UK Power Networks clearly communicates salary sacrifice rules to employees

When it comes to salary sacrifice, electricity distribution organisation UK Power Networks has traditionally been risk averse from a tax perspective, according to Steve Remnant, head of reward and HR services. This means that the government’s moves to limit salary-based benefits have had limited day-to-day impact.

“I think that, overall, employers are probably less inclined towards salary sacrifice than they were. There is a general feeling that the government is looking to tighten things up,” Remnant explains.

Despite this cautious approach, the organisation is still able to offer a range of salary sacrifice benefits to its 6,000 UK employees. These include a bikes-for-work scheme through provider Blackhawk Network Europe, as well childcare vouchers, although the latter is winding down ahead of the government’s replacement tax-free childcare scheme. Employees can also sacrifice salary to purchase extra holiday.

“At the moment, we are reviewing our benefits with KPMG and plan to launch a new automated flex tool from April 2020. As part of this, we will be taking a second look at what is available in terms of salary sacrifice,” Remnant notes.

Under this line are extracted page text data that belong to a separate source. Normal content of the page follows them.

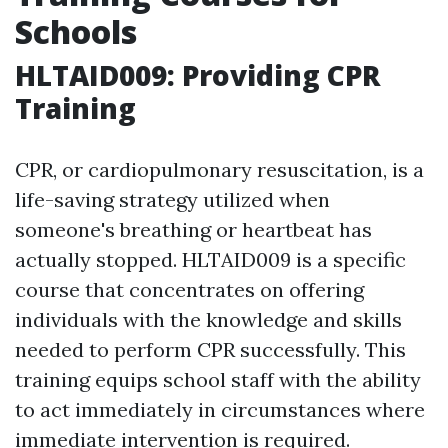
Schools
HLTAID009: Providing CPR
Training
CPR, or cardiopulmonary resuscitation, is a
life-saving strategy utilized when
someone's breathing or heartbeat has
actually stopped. HLTAID009 is a specific
course that concentrates on offering
individuals with the knowledge and skills
needed to perform CPR successfully. This
training equips school staff with the ability
to act immediately in circumstances where
immediate intervention is required.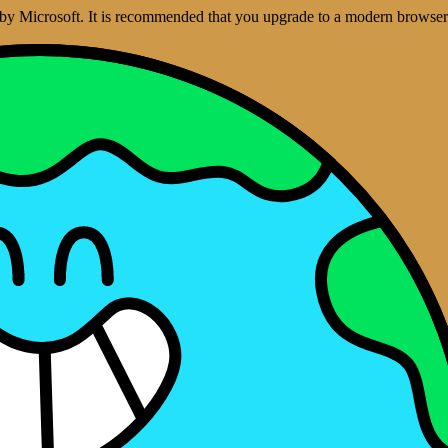
ed by Microsoft. It is recommended that you upgrade to a modern brows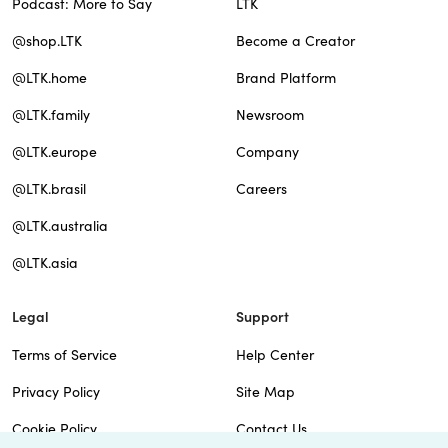
Podcast: More to Say
LTK
@shop.LTK
Become a Creator
@LTK.home
Brand Platform
@LTK.family
Newsroom
@LTK.europe
Company
@LTK.brasil
Careers
@LTK.australia
@LTK.asia
Legal
Support
Terms of Service
Help Center
Privacy Policy
Site Map
Cookie Policy
Contact Us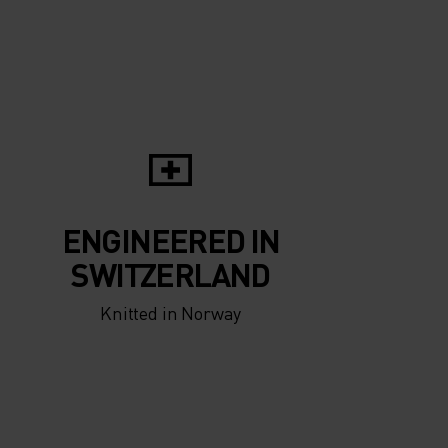
5°
5°
0°
0°
-5°
-5°
ENGINEERED IN
-10°
-10°
SWITZERLAND
Knitted in Norway
-15°
-15°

When ensuring employees do not dip below minimum wage levels, the key for UK Power Networks is clear communication and robust payroll processes.

“Our employees are pretty well rewarded generally, but everything does feed back into the payroll system to ensure people do not fall below the minimum inadvertently,” Remnant explains. “Alerts come up on the system, and we do a lot of secondary checks and running of reports. When it comes to affordability, we don’t, for example, allow people to trade more than five days of holiday. We’re also careful to explain how the cycle-to-work scheme works, especially around the end of the contract.

“There is an element of employees needing to take some responsibility for this themselves; at the end of the day, they sign the declaration and the risk sits with them. But we do also rely on our provider to communicate and explain things clearly.”